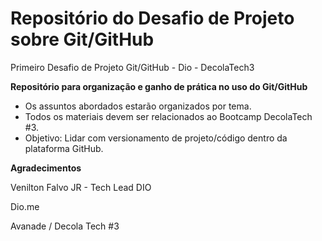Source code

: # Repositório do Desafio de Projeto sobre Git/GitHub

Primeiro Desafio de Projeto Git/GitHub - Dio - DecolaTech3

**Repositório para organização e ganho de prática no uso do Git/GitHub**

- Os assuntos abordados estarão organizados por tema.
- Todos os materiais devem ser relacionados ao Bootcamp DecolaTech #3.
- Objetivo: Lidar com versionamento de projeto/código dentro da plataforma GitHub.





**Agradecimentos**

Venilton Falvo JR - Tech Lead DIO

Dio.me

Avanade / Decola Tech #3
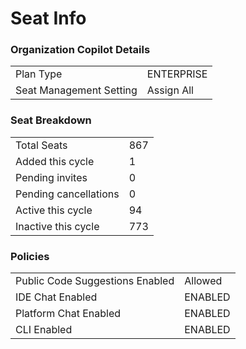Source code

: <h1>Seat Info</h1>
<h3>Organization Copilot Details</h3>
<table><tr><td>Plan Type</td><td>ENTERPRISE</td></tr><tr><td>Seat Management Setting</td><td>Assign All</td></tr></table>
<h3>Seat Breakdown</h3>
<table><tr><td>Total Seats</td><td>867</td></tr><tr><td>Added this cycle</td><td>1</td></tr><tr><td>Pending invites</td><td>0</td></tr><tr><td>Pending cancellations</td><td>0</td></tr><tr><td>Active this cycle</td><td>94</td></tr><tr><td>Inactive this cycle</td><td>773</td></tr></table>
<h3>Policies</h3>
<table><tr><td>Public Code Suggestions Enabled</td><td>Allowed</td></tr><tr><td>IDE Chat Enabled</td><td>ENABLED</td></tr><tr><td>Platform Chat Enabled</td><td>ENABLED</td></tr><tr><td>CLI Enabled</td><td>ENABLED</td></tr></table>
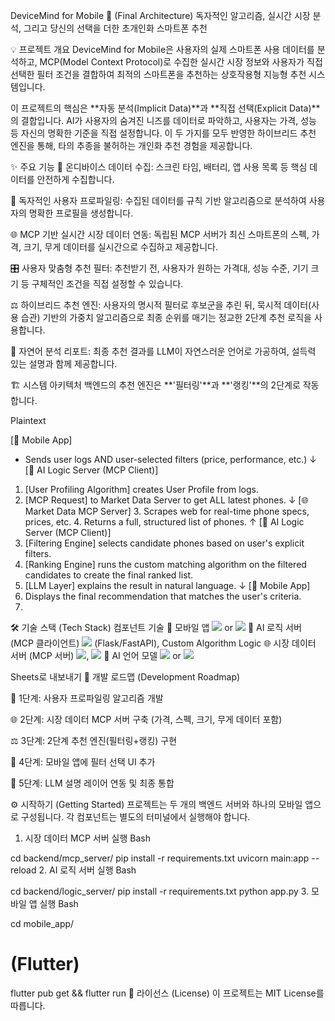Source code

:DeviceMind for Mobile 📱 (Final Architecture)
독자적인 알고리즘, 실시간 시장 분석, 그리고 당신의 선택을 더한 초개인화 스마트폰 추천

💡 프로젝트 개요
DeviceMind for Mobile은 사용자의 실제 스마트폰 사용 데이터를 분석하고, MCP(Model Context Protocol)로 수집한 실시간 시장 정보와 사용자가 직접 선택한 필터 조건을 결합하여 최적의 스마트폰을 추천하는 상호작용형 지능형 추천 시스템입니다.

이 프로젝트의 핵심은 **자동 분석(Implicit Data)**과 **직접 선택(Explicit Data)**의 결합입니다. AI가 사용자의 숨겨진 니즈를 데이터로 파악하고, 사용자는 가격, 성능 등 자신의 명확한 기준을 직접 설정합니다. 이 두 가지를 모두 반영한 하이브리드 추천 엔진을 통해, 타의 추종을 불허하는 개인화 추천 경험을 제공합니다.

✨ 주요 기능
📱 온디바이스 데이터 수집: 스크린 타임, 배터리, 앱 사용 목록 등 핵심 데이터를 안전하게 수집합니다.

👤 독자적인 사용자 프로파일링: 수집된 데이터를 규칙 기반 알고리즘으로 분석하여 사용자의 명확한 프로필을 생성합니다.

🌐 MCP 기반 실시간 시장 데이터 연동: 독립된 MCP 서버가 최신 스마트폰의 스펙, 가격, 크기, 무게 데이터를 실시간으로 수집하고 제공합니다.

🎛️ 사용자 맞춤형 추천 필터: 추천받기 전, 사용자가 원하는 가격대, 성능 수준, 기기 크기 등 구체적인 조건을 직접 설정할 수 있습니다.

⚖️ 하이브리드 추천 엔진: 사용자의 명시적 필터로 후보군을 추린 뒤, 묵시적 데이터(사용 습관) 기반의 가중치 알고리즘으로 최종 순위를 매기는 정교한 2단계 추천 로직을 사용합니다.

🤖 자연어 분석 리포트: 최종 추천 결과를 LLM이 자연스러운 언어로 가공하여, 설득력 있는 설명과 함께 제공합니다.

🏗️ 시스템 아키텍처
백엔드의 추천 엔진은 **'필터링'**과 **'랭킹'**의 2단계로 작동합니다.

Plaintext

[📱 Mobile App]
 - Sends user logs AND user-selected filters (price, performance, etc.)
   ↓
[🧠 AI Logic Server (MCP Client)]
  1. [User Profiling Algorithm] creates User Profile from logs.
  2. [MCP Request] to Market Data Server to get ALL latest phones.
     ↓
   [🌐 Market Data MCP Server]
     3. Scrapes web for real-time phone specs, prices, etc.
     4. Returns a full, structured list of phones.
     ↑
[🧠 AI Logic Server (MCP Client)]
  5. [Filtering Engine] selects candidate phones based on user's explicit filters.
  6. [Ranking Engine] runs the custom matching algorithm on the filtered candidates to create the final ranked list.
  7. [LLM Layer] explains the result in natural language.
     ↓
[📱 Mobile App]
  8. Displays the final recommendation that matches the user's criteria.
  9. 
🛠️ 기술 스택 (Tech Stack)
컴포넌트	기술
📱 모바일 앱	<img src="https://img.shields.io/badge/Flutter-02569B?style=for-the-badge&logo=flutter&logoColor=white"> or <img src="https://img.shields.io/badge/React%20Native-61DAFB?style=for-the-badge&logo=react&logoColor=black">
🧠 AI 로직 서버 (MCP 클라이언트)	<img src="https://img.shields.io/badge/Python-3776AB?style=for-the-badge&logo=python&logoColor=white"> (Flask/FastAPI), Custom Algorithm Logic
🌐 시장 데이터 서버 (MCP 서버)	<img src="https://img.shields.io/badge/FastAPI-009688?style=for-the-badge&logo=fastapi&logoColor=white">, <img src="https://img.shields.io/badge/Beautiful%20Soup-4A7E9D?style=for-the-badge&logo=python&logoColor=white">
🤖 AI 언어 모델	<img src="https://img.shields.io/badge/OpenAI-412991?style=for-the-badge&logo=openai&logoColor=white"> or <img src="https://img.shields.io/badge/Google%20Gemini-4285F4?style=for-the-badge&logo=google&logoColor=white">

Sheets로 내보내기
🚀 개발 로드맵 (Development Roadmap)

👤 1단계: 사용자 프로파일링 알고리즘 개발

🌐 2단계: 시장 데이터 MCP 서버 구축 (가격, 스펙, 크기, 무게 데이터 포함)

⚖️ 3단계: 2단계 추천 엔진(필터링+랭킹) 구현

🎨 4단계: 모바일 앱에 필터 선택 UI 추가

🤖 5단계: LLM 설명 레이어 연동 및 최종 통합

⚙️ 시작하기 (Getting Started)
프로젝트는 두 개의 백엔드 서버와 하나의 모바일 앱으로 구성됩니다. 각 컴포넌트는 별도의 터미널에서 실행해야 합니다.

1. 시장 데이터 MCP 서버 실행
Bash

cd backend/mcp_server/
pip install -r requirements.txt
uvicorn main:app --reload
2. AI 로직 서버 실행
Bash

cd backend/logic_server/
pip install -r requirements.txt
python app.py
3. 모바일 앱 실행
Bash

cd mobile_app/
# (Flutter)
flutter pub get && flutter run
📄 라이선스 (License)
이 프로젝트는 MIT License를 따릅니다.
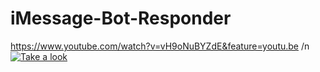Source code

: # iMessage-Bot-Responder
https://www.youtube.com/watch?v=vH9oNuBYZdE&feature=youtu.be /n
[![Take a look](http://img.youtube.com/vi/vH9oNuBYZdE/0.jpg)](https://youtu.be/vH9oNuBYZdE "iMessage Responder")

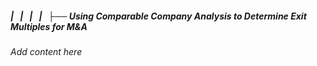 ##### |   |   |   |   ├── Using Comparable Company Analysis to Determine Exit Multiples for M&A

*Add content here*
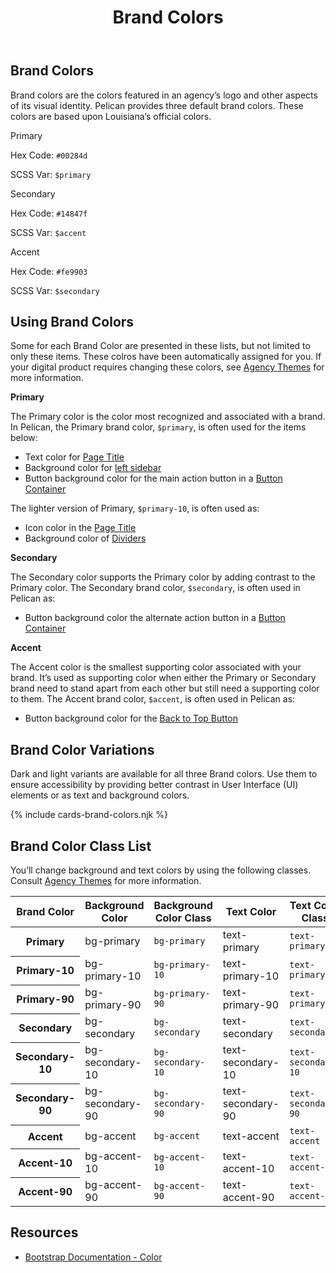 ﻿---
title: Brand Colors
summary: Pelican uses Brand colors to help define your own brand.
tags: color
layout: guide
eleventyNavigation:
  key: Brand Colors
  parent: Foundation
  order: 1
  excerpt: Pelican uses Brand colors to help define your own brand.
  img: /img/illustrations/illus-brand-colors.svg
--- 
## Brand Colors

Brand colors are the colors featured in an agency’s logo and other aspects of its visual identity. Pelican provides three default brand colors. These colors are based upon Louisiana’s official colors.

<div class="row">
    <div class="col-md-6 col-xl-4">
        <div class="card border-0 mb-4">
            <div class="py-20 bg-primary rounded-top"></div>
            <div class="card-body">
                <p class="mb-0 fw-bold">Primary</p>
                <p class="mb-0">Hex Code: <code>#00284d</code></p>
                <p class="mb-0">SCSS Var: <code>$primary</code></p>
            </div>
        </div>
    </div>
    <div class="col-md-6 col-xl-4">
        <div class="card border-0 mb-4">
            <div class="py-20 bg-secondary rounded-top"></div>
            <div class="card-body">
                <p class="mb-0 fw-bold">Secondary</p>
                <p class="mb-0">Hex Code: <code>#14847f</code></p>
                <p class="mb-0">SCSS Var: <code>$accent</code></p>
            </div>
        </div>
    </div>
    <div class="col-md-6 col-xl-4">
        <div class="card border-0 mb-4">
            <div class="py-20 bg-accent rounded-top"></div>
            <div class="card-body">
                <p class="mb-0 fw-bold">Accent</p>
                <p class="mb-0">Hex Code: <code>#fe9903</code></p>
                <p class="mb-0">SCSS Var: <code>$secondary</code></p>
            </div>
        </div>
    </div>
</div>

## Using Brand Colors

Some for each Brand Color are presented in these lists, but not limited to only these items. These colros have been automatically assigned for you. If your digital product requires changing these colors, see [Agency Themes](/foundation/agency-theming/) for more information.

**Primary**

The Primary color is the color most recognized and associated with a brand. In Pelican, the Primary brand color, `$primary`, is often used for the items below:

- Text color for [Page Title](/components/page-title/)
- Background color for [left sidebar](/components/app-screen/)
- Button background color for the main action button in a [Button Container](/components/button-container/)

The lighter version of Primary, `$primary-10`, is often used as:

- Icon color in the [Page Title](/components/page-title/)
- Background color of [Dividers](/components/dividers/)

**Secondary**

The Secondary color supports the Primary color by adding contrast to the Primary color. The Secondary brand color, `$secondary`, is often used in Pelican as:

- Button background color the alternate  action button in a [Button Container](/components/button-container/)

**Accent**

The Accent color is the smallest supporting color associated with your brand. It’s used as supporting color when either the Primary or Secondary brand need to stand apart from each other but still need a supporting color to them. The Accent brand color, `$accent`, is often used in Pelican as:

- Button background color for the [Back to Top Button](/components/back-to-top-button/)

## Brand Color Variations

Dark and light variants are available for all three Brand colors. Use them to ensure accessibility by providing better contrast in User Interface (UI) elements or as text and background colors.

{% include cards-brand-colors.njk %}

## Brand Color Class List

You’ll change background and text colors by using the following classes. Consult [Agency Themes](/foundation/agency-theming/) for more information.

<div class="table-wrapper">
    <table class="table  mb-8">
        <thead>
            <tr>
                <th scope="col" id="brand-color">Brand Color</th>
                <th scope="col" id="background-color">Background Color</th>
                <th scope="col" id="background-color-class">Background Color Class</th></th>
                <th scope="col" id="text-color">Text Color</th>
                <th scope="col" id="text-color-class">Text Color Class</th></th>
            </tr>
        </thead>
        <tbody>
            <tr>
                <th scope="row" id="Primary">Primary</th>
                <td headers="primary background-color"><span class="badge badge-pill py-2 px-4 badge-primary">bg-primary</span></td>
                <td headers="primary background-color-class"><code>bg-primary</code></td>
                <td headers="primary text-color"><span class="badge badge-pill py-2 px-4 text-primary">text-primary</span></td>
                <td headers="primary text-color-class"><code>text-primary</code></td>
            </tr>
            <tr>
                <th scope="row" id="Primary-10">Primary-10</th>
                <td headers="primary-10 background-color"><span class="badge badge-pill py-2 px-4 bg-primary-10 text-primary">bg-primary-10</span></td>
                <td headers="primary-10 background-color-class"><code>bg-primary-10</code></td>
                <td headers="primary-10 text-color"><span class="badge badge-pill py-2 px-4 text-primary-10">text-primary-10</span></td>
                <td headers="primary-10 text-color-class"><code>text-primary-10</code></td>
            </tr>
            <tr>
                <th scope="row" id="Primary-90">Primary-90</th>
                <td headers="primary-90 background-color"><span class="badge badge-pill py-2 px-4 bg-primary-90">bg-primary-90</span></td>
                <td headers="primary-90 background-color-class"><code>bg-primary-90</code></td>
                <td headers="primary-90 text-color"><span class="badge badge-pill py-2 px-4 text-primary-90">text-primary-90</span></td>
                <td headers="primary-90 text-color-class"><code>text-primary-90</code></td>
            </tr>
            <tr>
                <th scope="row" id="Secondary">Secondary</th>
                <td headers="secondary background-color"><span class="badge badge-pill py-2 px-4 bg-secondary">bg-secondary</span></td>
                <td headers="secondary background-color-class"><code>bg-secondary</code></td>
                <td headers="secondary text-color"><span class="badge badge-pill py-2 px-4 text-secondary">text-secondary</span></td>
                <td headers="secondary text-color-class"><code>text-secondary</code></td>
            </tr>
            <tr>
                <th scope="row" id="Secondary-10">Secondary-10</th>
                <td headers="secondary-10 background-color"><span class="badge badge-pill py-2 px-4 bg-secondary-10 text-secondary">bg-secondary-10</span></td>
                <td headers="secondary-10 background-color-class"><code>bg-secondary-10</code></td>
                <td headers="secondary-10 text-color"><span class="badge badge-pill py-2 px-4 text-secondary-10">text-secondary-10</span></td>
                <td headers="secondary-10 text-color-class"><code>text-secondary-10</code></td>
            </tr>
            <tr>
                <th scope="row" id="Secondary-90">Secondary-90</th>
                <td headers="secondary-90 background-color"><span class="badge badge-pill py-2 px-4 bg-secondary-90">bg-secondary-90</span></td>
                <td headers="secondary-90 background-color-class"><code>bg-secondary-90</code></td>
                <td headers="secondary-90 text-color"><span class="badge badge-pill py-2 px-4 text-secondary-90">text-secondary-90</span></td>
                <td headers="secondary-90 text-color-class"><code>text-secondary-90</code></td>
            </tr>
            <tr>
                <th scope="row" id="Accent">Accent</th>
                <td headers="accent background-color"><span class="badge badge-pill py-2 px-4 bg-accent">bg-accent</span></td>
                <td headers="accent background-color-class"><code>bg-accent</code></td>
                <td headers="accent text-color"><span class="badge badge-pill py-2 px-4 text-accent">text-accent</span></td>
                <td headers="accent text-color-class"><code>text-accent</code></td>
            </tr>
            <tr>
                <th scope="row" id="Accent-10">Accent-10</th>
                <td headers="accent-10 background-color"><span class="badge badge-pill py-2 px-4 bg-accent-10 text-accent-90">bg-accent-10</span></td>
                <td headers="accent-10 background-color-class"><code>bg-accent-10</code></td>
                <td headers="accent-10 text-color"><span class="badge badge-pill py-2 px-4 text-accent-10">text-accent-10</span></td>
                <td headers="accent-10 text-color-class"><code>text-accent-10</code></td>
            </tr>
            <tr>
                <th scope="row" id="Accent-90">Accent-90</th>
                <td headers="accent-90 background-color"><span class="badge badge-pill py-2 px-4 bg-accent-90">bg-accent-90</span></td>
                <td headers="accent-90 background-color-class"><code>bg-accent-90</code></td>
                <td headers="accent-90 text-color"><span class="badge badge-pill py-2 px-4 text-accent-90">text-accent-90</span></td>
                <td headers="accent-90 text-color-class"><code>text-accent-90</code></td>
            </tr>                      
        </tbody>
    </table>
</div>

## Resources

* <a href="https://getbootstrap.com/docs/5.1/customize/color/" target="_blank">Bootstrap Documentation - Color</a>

- - -

Directive: Please update the records from the line with "Mobile 📱 (Final Architecture)" up to and including the line with "이 프로젝트의 핵심은", changing "실시간" to "최신" and leaving everything else as it is. Give back only those lines.

Task solution:
:DeviceMind for Mobile 📱 (Final Architecture)
독자적인 알고리즘, 최신 시장 분석, 그리고 당신의 선택을 더한 초개인화 스마트폰 추천

💡 프로젝트 개요
DeviceMind for Mobile은 사용자의 실제 스마트폰 사용 데이터를 분석하고, MCP(Model Context Protocol)로 수집한 최신 시장 정보와 사용자가 직접 선택한 필터 조건을 결합하여 최적의 스마트폰을 추천하는 상호작용형 지능형 추천 시스템입니다.

이 프로젝트의 핵심은 **자동 분석(Implicit Data)**과 **직접 선택(Explicit Data)**의 결합입니다. AI가 사용자의 숨겨진 니즈를 데이터로 파악하고, 사용자는 가격, 성능 등 자신의 명확한 기준을 직접 설정합니다. 이 두 가지를 모두 반영한 하이브리드 추천 엔진을 통해, 타의 추종을 불허하는 개인화 추천 경험을 제공합니다.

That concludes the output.